*What is needed*
Rewrite the records below with "rolltainers" changed to "roll cages" everywhere it occurs, leaving everything else as it is.

Collected data
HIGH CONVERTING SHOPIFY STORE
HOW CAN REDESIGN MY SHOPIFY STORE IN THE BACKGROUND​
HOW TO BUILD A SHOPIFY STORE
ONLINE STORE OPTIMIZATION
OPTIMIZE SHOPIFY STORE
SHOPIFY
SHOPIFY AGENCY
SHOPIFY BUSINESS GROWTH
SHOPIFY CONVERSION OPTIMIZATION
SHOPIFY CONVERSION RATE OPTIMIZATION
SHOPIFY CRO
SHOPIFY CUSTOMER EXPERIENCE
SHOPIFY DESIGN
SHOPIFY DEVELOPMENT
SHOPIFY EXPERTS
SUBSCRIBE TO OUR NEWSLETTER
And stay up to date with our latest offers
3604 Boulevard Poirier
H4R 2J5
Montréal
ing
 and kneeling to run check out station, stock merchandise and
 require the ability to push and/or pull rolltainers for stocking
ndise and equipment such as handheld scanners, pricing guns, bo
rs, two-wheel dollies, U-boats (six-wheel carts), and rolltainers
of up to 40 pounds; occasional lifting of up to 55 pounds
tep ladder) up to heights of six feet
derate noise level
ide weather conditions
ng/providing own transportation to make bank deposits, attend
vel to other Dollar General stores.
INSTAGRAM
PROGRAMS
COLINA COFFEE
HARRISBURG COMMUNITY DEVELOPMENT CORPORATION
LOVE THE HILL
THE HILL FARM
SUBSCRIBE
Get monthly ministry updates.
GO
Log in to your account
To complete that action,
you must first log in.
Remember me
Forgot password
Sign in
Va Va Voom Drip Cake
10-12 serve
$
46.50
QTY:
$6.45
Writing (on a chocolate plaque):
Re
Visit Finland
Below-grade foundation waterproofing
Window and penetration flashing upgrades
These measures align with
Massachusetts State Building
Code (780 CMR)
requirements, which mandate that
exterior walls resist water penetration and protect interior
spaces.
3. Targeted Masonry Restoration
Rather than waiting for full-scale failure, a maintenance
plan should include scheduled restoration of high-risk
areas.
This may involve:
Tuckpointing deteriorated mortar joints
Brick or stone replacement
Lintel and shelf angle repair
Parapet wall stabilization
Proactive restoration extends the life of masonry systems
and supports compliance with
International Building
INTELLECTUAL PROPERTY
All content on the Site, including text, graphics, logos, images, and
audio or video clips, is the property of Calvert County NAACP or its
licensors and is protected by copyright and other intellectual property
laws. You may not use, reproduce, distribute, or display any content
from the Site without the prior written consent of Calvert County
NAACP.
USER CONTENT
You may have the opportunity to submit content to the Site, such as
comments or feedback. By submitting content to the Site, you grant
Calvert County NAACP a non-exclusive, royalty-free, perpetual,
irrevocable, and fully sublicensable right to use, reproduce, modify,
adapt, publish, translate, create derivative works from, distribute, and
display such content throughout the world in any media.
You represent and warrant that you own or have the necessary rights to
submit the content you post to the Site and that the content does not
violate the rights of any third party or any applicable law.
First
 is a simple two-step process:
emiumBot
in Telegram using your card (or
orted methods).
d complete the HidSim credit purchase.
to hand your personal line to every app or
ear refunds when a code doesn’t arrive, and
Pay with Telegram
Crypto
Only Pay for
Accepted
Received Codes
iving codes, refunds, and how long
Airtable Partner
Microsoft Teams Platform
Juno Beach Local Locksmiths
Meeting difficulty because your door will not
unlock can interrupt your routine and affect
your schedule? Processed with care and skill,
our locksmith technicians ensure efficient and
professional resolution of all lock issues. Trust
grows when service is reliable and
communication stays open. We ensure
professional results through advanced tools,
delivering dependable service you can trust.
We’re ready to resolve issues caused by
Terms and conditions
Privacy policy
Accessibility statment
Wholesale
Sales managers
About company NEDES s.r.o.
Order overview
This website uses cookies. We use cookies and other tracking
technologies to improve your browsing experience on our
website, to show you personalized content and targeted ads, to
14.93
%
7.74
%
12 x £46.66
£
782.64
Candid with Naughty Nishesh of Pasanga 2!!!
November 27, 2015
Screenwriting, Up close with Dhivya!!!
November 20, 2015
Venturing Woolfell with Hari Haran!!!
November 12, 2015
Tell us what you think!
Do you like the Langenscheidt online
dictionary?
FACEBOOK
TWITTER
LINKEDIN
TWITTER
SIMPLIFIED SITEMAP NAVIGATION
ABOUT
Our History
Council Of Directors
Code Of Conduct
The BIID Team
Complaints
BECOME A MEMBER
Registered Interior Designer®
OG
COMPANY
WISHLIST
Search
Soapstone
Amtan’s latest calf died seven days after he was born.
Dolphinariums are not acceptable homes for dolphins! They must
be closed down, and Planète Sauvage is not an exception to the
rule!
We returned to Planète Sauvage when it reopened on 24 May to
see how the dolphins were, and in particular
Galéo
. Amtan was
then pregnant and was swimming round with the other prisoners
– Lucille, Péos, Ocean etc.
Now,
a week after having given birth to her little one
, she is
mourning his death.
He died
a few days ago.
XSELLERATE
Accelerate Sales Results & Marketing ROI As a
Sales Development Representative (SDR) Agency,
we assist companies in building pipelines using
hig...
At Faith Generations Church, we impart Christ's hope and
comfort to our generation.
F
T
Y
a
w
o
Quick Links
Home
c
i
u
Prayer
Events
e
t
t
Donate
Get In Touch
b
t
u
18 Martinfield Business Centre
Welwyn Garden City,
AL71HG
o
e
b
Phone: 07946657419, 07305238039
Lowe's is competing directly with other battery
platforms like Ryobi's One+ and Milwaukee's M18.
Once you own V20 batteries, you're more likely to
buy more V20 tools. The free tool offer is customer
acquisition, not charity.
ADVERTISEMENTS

*Solution to this problem*
HIGH CONVERTING SHOPIFY STORE
HOW CAN REDESIGN MY SHOPIFY STORE IN THE BACKGROUND​
HOW TO BUILD A SHOPIFY STORE
ONLINE STORE OPTIMIZATION
OPTIMIZE SHOPIFY STORE
SHOPIFY
SHOPIFY AGENCY
SHOPIFY BUSINESS GROWTH
SHOPIFY CONVERSION OPTIMIZATION
SHOPIFY CONVERSION RATE OPTIMIZATION
SHOPIFY CRO
SHOPIFY CUSTOMER EXPERIENCE
SHOPIFY DESIGN
SHOPIFY DEVELOPMENT
SHOPIFY EXPERTS
SUBSCRIBE TO OUR NEWSLETTER
And stay up to date with our latest offers
3604 Boulevard Poirier
H4R 2J5
Montréal
ing
 and kneeling to run check out station, stock merchandise and
 require the ability to push and/or pull roll cages for stocking
ndise and equipment such as handheld scanners, pricing guns, bo
rs, two-wheel dollies, U-boats (six-wheel carts), and roll cages
of up to 40 pounds; occasional lifting of up to 55 pounds
tep ladder) up to heights of six feet
derate noise level
ide weather conditions
ng/providing own transportation to make bank deposits, attend
vel to other Dollar General stores.
INSTAGRAM
PROGRAMS
COLINA COFFEE
HARRISBURG COMMUNITY DEVELOPMENT CORPORATION
LOVE THE HILL
THE HILL FARM
SUBSCRIBE
Get monthly ministry updates.
GO
Log in to your account
To complete that action,
you must first log in.
Remember me
Forgot password
Sign in
Va Va Voom Drip Cake
10-12 serve
$
46.50
QTY:
$6.45
Writing (on a chocolate plaque):
Re
Visit Finland
Below-grade foundation waterproofing
Window and penetration flashing upgrades
These measures align with
Massachusetts State Building
Code (780 CMR)
requirements, which mandate that
exterior walls resist water penetration and protect interior
spaces.
3. Targeted Masonry Restoration
Rather than waiting for full-scale failure, a maintenance
plan should include scheduled restoration of high-risk
areas.
This may involve:
Tuckpointing deteriorated mortar joints
Brick or stone replacement
Lintel and shelf angle repair
Parapet wall stabilization
Proactive restoration extends the life of masonry systems
and supports compliance with
International Building
INTELLECTUAL PROPERTY
All content on the Site, including text, graphics, logos, images, and
audio or video clips, is the property of Calvert County NAACP or its
licensors and is protected by copyright and other intellectual property
laws. You may not use, reproduce, distribute, or display any content
from the Site without the prior written consent of Calvert County
NAACP.
USER CONTENT
You may have the opportunity to submit content to the Site, such as
comments or feedback. By submitting content to the Site, you grant
Calvert County NAACP a non-exclusive, royalty-free, perpetual,
irrevocable, and fully sublicensable right to use, reproduce, modify,
adapt, publish, translate, create derivative works from, distribute, and
display such content throughout the world in any media.
You represent and warrant that you own or have the necessary rights to
submit the content you post to the Site and that the content does not
violate the rights of any third party or any applicable law.
First
 is a simple two-step process:
emiumBot
in Telegram using your card (or
orted methods).
d complete the HidSim credit purchase.
to hand your personal line to every app or
ear refunds when a code doesn’t arrive, and
Pay with Telegram
Crypto
Only Pay for
Accepted
Received Codes
iving codes, refunds, and how long
Airtable Partner
Microsoft Teams Platform
Juno Beach Local Locksmiths
Meeting difficulty because your door will not
unlock can interrupt your routine and affect
your schedule? Processed with care and skill,
our locksmith technicians ensure efficient and
professional resolution of all lock issues. Trust
grows when service is reliable and
communication stays open. We ensure
professional results through advanced tools,
delivering dependable service you can trust.
We’re ready to resolve issues caused by
Terms and conditions
Privacy policy
Accessibility statment
Wholesale
Sales managers
About company NEDES s.r.o.
Order overview
This website uses cookies. We use cookies and other tracking
technologies to improve your browsing experience on our
website, to show you personalized content and targeted ads, to
14.93
%
7.74
%
12 x £46.66
£
782.64
Candid with Naughty Nishesh of Pasanga 2!!!
November 27, 2015
Screenwriting, Up close with Dhivya!!!
November 20, 2015
Venturing Woolfell with Hari Haran!!!
November 12, 2015
Tell us what you think!
Do you like the Langenscheidt online
dictionary?
FACEBOOK
TWITTER
LINKEDIN
TWITTER
SIMPLIFIED SITEMAP NAVIGATION
ABOUT
Our History
Council Of Directors
Code Of Conduct
The BIID Team
Complaints
BECOME A MEMBER
Registered Interior Designer®
OG
COMPANY
WISHLIST
Search
Soapstone
Amtan’s latest calf died seven days after he was born.
Dolphinariums are not acceptable homes for dolphins! They must
be closed down, and Planète Sauvage is not an exception to the
rule!
We returned to Planète Sauvage when it reopened on 24 May to
see how the dolphins were, and in particular
Galéo
. Amtan was
then pregnant and was swimming round with the other prisoners
– Lucille, Péos, Ocean etc.
Now,
a week after having given birth to her little one
, she is
mourning his death.
He died
a few days ago.
XSELLERATE
Accelerate Sales Results & Marketing ROI As a
Sales Development Representative (SDR) Agency,
we assist companies in building pipelines using
hig...
At Faith Generations Church, we impart Christ's hope and
comfort to our generation.
F
T
Y
a
w
o
Quick Links
Home
c
i
u
Prayer
Events
e
t
t
Donate
Get In Touch
b
t
u
18 Martinfield Business Centre
Welwyn Garden City,
AL71HG
o
e
b
Phone: 07946657419, 07305238039
Lowe's is competing directly with other battery
platforms like Ryobi's One+ and Milwaukee's M18.
Once you own V20 batteries, you're more likely to
buy more V20 tools. The free tool offer is customer
acquisition, not charity.
ADVERTISEMENTS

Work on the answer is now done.